In my childhood years, physical and emotional abuse became sort of the norm. I grew up with an abusive father, who abused alcohol to the point of becoming incoherent, and a very passive mother. My mother accepted the abuse until she could no longer. Although I was not physically abused, witnessing it as a child was not only emotional for me, but very hurtful as well. I grew up in a home where things looked good on the outside but that certainly was not the case on the inside. As a result of these experiences, I grew up not only in fear of becoming either my mother or father, but my heart was damaged, as this was the only form of love I had ever seen.
Growing up, I looked for love in all the wrong places. My mom was not a prominent fixture in my life, and my dad was not emotionally available. My father, as a result of his hurt, would say mean words to me and drink his life away. I came to grips with the fact that he did not know any other way. This level of anger and hurt did not start with him—it was generational.
So I did not know LOVE, real love. The people that were placed in my life to show me that had "checked out." So I wandered around life trying to find that love by having infatuations with men on television programs, thinking they would one day come sweep me off my feet. When I was in school, I would try to get guys to notice me by wearing tight clothes, writing love letters. I became someone I wasn't just so someone, anyone, would love me. I even sought approval and love from my teachers, by going above and beyond in school, working really hard to be "the best." Most of that ended up resulting in rejection for me.

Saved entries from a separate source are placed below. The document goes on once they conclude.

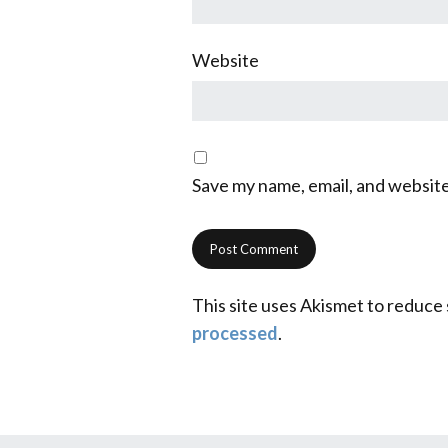
Website
Save my name, email, and website
This site uses Akismet to reduce
processed
.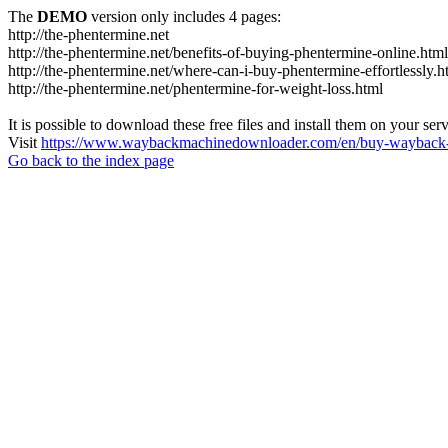
The
DEMO
version only includes 4 pages:
http://the-phentermine.net
http://the-phentermine.net/benefits-of-buying-phentermine-online.html
http://the-phentermine.net/where-can-i-buy-phentermine-effortlessly.h
http://the-phentermine.net/phentermine-for-weight-loss.html
It is possible to download these free files and install them on your ser
Visit
https://www.waybackmachinedownloader.com/en/buy-wayback-
Go back to the index page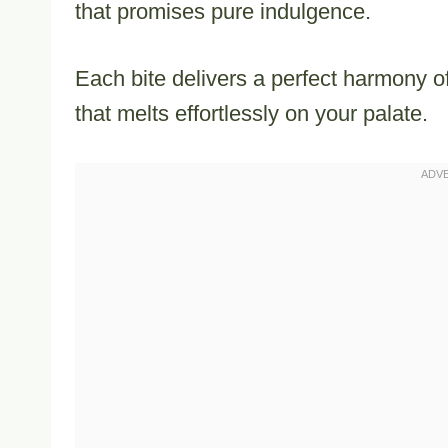
that promises pure indulgence.
Each bite delivers a perfect harmony 
that melts effortlessly on your palate.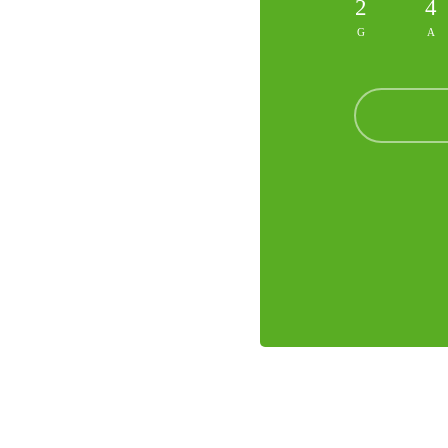
2
4
G
A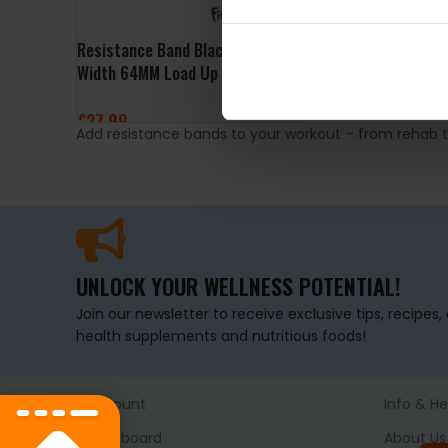
Resistance Band Black Level 5
Width 64MM Load Up 65kg –
Power System
£
27.99
Add resistance bands to your workout – from rehab to 
ADD TO BASKET
UNLOCK YOUR WELLNESS POTENTIAL!
Join our newsletter to receive exclusive tips, recipes
health supplements and nutritious foods!
Account
Info & He
Dashboard
About Us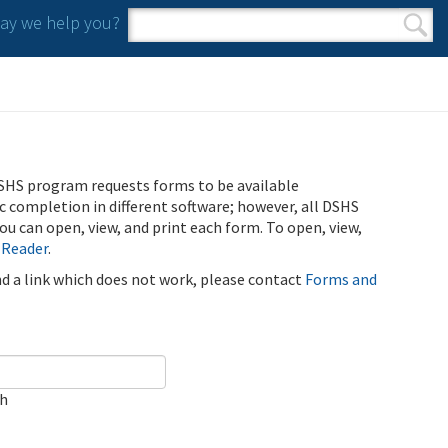
y we help you?
Search form
Search
SHS program requests forms to be available
ic completion in different software; however, all DSHS
u can open, view, and print each form. To open, view,
 Reader
.
ind a link which does not work, please contact
Forms and
ch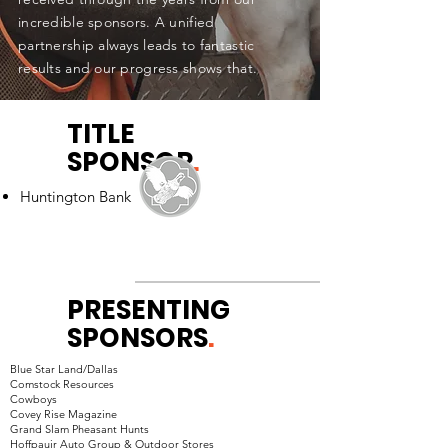
incredible sponsors. A unified
partnership always leads to fantastic
results and our progress shows that.
TITLE
SPONSOR
.
Huntington
Bank
PRESENTING
SPONSORS
.
Blue Star Land/Dallas
Comstock Resources
Cowboys
Covey Rise Magazine
Grand Slam Pheasant Hunts
Hoffpauir Auto Group & Outdoor Stores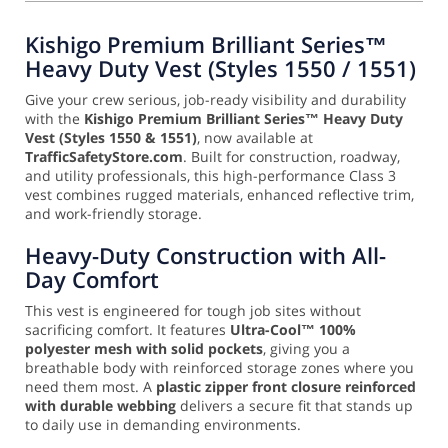
Kishigo Premium Brilliant Series™
Heavy Duty Vest (Styles 1550 / 1551)
Give your crew serious, job-ready visibility and durability
with the
Kishigo Premium Brilliant Series™ Heavy Duty
Vest (Styles 1550 & 1551)
, now available at
TrafficSafetyStore.com
. Built for construction, roadway,
and utility professionals, this high-performance Class 3
vest combines rugged materials, enhanced reflective trim,
and work-friendly storage.
Heavy-Duty Construction with All-
Day Comfort
This vest is engineered for tough job sites without
sacrificing comfort. It features
Ultra-Cool™ 100%
polyester mesh with solid pockets
, giving you a
breathable body with reinforced storage zones where you
need them most. A
plastic zipper front closure reinforced
with durable webbing
delivers a secure fit that stands up
to daily use in demanding environments.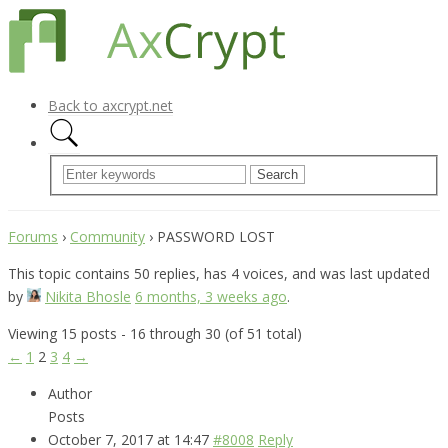
Back to axcrypt.net
Forums
›
Community
›
PASSWORD LOST
This topic contains 50 replies, has 4 voices, and was last updated
by
Nikita Bhosle
6 months, 3 weeks ago
.
Viewing 15 posts - 16 through 30 (of 51 total)
←
1
2
3
4
→
Author
Posts
October 7, 2017 at 14:47
#8008
Reply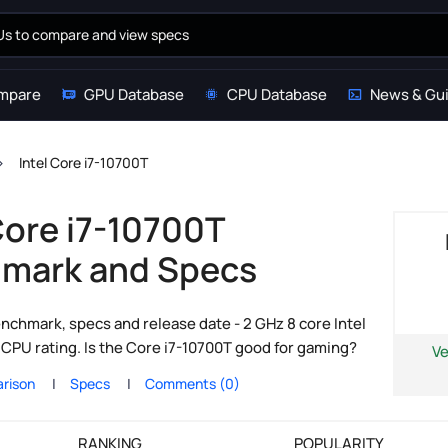
mpare
GPU Database
CPU Database
News & Gu
Intel Core i7-10700T
Core i7-10700T
mark and Specs
nchmark, specs and release date - 2 GHz 8 core Intel
CPU rating. Is the Core i7-10700T good for gaming?
Ve
rison
Specs
Comments (0)
RANKING
POPULARITY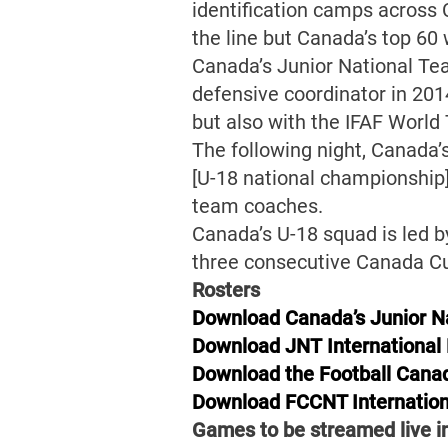
identification camps across 
the line but Canada’s top 60 
Canada’s Junior National Te
defensive coordinator in 2014
but also with the IFAF World
The following night, Canada
[U-18 national championship]
team coaches.
Canada’s U-18 squad is led b
three consecutive Canada Cup
Rosters
Download Canada’s Junior Na
Download JNT International
Download the Football Canad
Download FCCNT Internation
Games to be streamed live 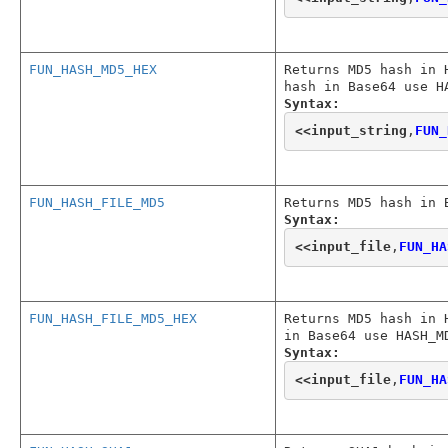
FUN_HASH_MD5_HEX
Returns MD5 hash in 
hash in Base64 use H
Syntax:
<<
input_string
,
FUN_
FUN_HASH_FILE_MD5
Returns MD5 hash in 
Syntax:
<<
input_file
,
FUN_HA
FUN_HASH_FILE_MD5_HEX
Returns MD5 hash in 
in Base64 use HASH_M
Syntax:
<<
input_file
,
FUN_HA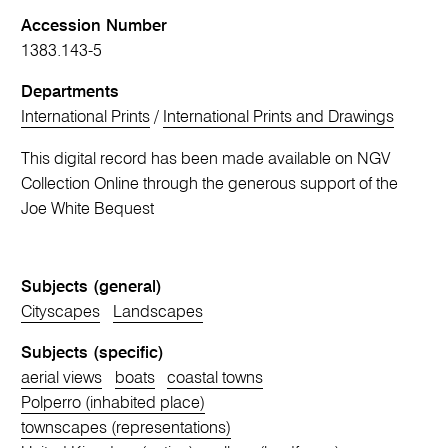
Accession Number
1383.143-5
Departments
International Prints
/
International Prints and Drawings
This digital record has been made available on NGV
Collection Online through the generous support of the
Joe White Bequest
Subjects (general)
Cityscapes
Landscapes
Subjects (specific)
aerial views
boats
coastal towns
Polperro (inhabited place)
townscapes (representations)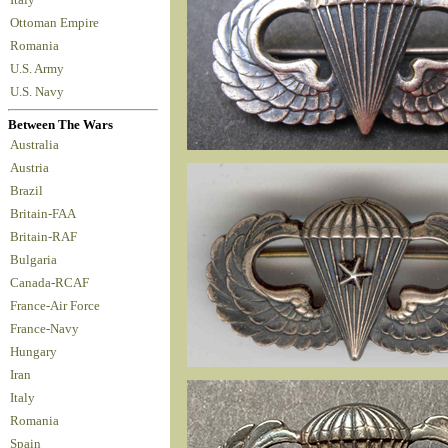
Ottoman Empire
Romania
U.S. Army
U.S. Navy
Between The Wars
Australia
Austria
Brazil
Britain-FAA
Britain-RAF
Bulgaria
Canada-RCAF
France-Air Force
France-Navy
Hungary
Iran
Italy
Romania
Spain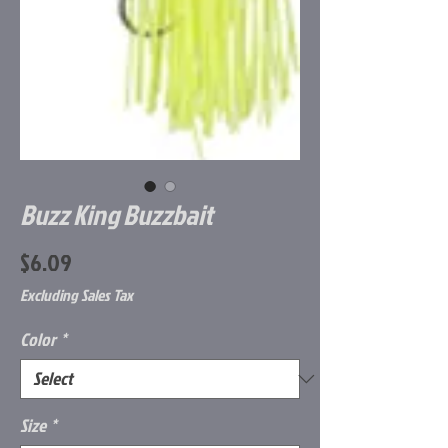
Buzz King Buzzbait
Price
$6.09
Excluding Sales Tax
Color
*
Size
*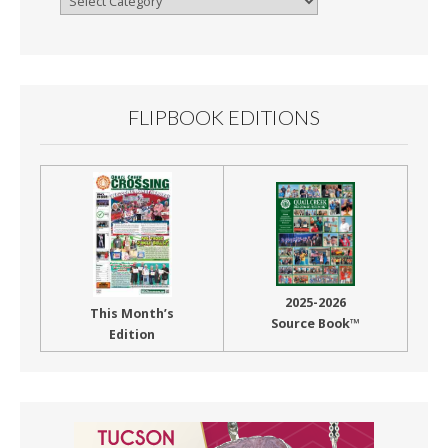
By
Month
FLIPBOOK EDITIONS
2025-2026
This Month’s
Source Book™
Edition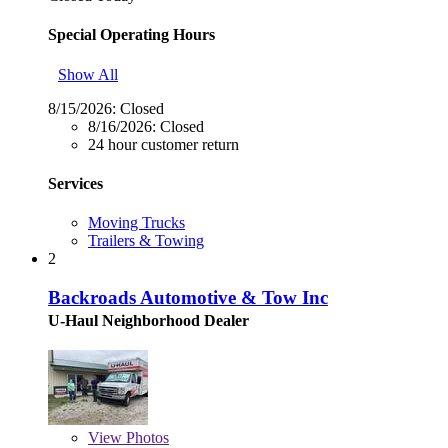
Special Operating Hours
Show All
8/15/2026:
Closed
8/16/2026:
Closed
24 hour customer return
Services
Moving Trucks
Trailers & Towing
2
Backroads Automotive & Tow Inc
U-Haul Neighborhood Dealer
View
Photos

Do you see the results of how your experiences shape your heart and what it does?
So, as my dad continued his love affair with alcohol and my mom continuously searched for her identity in other relationships with men, I was left to either repeat history with the examples I had, or somehow, someway, change history.
As I grew up, I knew both ways my parents were showing me were not correct ways. I had to come to terms with that. I had seen much more and experienced much more than a child should have at such an early age. But I decided within myself a change had to be made.
It may sound easy but it was not, far from it. I was literally, and still am today, weeding through the examples I was shown throughout my childhood. I have experienced rejection, internal pain, and hurt because I was not shown how to properly manage my emotions early in life.
So, as I grew up and matured as an adult, I had made up in my mind that history would not repeat itself. What I saw growing up would not be the norm for me. The cycle, I decided, ended with me. As a result of these internal declarations, I ended up in my first serious relationship with someone who I thought I would marry.